* [What to do]: Please pick out each line below that contains the word "Mars", and copy those lines.

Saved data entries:
+-------+

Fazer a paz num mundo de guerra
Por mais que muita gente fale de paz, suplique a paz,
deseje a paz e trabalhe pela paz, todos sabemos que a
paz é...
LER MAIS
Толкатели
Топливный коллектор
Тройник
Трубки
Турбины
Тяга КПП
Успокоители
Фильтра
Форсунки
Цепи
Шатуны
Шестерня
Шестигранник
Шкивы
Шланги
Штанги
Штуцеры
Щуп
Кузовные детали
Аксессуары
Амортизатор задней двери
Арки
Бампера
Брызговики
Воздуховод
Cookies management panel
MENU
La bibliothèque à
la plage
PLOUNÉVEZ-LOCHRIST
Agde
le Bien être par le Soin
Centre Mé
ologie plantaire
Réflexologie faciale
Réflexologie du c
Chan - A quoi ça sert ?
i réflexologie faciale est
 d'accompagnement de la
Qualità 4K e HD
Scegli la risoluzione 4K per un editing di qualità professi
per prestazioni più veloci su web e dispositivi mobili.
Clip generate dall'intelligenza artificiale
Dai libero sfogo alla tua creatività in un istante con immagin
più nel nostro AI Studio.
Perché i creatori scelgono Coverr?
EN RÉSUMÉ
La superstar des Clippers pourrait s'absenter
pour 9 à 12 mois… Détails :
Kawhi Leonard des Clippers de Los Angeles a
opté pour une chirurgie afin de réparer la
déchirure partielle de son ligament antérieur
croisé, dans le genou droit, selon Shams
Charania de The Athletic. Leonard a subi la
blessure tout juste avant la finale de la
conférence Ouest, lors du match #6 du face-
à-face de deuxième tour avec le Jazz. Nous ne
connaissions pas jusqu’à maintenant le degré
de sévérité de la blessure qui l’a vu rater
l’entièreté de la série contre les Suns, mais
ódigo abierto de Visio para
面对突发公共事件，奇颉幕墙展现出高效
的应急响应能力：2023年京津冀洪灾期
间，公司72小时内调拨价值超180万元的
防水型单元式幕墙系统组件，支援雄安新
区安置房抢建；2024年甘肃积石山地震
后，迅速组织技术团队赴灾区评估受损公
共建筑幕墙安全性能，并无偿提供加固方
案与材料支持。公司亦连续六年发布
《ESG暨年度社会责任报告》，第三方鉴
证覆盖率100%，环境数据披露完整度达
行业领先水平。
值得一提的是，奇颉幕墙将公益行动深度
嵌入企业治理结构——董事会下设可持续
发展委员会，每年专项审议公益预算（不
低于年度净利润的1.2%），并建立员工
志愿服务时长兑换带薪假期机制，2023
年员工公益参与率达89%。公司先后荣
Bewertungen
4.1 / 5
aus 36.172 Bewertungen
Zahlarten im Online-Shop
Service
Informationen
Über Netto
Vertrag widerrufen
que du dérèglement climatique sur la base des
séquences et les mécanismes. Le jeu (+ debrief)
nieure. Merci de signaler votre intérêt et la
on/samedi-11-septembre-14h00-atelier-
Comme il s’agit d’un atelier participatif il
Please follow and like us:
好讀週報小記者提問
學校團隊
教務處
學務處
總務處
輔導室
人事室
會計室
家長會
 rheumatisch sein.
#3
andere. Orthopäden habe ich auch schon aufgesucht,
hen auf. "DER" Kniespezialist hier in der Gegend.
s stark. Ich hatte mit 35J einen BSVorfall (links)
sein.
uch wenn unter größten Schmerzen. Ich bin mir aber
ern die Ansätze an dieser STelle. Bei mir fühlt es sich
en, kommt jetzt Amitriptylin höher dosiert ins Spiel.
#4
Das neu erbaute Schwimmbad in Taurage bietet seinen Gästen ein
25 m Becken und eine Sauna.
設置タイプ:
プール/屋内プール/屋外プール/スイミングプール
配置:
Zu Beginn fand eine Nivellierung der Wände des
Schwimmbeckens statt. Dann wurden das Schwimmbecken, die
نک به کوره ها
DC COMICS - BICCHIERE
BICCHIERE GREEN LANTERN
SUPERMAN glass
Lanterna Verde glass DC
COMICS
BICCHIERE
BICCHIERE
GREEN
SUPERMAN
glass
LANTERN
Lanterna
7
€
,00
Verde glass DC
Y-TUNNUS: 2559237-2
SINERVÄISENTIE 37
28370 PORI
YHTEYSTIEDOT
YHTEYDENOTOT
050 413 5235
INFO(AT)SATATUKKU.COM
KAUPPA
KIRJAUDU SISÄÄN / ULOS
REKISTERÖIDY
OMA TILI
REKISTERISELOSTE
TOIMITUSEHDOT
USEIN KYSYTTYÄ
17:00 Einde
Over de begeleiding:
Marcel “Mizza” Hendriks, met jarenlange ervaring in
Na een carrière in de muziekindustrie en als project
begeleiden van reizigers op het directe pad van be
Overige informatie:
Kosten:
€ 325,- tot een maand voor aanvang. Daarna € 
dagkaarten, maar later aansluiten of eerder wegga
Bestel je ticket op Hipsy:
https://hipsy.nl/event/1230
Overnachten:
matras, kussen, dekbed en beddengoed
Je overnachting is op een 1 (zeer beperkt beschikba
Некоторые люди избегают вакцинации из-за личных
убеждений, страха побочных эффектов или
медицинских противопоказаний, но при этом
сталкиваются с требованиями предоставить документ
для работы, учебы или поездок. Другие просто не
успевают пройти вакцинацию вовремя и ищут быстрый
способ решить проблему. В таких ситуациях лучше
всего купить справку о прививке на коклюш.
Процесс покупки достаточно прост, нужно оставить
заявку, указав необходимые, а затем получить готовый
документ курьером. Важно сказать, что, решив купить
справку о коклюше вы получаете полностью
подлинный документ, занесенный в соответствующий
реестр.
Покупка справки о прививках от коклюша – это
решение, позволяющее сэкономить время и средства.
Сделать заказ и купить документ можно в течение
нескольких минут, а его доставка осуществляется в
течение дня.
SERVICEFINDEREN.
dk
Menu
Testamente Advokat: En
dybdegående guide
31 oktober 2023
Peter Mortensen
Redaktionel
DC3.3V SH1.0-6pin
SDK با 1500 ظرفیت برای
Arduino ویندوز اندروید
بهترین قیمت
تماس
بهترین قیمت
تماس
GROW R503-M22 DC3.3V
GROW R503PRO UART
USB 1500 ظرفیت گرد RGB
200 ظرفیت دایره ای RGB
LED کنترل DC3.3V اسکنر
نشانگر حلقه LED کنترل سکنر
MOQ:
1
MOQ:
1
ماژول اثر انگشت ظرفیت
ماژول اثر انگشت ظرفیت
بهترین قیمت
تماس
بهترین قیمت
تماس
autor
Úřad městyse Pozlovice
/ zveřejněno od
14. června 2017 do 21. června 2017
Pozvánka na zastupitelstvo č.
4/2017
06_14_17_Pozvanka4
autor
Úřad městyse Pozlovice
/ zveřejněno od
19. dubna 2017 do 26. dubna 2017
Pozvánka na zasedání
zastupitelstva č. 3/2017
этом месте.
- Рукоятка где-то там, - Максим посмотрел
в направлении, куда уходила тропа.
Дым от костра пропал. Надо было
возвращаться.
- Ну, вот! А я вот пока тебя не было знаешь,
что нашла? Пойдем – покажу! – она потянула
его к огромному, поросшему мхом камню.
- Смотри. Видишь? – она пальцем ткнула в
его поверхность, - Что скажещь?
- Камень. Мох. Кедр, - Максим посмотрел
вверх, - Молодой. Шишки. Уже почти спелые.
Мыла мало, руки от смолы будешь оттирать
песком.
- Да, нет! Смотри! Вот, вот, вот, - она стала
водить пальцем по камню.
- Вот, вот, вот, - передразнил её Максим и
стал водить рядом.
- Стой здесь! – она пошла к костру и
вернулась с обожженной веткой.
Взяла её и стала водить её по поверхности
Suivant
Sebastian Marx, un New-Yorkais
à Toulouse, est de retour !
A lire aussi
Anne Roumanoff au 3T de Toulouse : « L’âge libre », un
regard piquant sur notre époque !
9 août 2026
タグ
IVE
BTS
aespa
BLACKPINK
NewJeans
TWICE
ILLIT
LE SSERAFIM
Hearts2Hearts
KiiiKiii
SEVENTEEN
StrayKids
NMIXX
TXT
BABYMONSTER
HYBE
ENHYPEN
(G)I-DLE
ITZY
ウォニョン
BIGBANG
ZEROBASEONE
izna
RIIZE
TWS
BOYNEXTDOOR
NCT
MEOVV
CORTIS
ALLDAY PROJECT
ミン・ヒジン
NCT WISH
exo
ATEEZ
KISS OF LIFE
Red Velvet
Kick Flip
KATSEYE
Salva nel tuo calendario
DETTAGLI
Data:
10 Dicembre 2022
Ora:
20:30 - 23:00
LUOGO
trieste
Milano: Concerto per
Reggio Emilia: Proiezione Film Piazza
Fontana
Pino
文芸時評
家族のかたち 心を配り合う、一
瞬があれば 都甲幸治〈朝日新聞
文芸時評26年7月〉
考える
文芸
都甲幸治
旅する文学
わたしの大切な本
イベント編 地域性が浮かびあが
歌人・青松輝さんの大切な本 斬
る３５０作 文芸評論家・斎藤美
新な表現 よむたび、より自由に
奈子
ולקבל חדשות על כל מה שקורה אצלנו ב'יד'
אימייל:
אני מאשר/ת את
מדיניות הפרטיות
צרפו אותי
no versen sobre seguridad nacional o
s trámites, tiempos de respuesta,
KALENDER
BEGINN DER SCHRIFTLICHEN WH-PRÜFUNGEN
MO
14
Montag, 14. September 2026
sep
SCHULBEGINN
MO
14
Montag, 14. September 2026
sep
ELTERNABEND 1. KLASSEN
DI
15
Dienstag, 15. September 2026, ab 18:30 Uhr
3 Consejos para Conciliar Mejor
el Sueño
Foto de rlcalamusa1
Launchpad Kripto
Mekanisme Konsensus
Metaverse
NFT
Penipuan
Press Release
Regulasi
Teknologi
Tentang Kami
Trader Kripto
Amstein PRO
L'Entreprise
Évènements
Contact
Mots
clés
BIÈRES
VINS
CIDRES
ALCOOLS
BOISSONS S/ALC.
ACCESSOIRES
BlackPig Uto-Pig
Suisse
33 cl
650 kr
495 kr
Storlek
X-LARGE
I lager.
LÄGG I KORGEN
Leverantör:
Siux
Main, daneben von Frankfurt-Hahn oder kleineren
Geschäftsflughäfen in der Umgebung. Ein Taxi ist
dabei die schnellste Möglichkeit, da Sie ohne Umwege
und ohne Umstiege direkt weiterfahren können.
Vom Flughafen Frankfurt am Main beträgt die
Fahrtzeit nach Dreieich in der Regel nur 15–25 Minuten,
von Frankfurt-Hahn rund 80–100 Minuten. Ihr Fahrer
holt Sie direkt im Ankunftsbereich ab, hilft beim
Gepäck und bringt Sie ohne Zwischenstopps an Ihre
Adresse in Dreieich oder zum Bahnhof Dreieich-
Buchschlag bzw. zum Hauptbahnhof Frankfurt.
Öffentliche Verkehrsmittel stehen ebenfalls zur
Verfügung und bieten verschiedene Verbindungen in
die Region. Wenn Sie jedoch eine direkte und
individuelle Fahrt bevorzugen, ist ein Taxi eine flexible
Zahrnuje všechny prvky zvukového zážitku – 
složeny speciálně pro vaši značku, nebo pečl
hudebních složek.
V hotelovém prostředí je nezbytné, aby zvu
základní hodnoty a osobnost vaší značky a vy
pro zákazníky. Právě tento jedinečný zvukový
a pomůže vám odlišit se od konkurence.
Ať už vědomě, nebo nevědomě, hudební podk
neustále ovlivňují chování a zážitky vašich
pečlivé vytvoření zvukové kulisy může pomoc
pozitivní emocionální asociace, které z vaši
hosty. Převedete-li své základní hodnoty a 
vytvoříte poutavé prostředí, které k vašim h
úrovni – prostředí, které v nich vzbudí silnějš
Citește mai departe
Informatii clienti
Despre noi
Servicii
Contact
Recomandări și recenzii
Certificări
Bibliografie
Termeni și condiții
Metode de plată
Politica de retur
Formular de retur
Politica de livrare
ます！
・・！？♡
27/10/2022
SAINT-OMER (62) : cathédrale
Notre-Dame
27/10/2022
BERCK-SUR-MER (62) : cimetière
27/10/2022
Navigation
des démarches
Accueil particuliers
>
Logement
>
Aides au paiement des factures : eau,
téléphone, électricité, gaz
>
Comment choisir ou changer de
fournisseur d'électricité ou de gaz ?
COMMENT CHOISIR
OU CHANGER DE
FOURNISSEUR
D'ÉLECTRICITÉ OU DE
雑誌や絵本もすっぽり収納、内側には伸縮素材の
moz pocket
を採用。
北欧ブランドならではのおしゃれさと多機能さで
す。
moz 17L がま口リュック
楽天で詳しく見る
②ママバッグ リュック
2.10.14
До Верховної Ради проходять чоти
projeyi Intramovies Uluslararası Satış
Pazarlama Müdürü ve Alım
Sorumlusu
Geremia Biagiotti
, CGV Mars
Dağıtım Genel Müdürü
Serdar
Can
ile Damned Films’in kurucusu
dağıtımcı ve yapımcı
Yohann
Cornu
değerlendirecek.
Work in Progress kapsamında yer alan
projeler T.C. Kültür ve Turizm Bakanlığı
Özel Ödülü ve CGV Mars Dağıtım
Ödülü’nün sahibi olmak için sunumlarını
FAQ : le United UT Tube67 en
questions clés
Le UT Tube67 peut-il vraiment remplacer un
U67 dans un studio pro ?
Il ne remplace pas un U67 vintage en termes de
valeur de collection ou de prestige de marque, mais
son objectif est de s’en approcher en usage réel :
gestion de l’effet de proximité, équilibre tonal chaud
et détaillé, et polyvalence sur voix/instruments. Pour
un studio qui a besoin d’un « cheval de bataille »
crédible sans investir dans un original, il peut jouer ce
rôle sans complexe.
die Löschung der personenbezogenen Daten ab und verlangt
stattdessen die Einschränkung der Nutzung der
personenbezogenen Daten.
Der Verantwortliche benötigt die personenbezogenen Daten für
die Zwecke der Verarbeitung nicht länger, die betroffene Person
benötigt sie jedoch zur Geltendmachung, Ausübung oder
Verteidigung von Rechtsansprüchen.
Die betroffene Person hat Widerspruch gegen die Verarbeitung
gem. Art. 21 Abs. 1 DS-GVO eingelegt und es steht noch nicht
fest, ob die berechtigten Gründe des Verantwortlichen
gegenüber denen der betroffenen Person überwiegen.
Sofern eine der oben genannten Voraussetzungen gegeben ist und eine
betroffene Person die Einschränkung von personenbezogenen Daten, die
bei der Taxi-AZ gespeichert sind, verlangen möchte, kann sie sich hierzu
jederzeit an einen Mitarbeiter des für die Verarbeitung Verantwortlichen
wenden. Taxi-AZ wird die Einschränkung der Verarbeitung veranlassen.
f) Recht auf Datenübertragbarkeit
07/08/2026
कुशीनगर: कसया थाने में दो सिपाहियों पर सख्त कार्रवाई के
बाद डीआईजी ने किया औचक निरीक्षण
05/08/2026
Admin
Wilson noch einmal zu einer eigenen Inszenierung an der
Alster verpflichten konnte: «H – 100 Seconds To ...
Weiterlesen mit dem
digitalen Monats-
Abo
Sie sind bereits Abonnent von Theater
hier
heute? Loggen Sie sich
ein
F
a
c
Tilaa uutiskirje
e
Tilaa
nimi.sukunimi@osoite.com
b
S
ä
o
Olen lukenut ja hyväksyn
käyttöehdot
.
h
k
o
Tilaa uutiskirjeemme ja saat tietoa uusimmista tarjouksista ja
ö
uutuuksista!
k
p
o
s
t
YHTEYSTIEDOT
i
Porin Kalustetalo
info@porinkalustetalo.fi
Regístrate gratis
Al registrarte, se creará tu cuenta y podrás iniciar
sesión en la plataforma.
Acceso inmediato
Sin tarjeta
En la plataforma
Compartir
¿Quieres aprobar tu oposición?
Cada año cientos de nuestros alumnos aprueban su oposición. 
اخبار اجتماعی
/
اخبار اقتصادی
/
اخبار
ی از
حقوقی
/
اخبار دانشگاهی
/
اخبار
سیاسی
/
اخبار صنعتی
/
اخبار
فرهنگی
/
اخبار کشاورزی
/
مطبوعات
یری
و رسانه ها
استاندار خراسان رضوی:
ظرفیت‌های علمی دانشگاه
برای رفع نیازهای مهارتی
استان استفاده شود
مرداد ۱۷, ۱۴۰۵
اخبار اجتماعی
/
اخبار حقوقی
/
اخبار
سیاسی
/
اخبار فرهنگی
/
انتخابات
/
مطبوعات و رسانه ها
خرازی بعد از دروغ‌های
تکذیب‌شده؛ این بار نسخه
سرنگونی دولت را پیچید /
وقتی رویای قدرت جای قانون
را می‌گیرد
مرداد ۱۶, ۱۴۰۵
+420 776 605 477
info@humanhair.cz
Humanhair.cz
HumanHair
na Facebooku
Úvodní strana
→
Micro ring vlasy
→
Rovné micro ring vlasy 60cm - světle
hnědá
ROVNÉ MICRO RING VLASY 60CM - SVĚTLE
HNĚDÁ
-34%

+-------+

* [Reply]:
, CGV Mars
Özel Ödülü ve CGV Mars Dağıtım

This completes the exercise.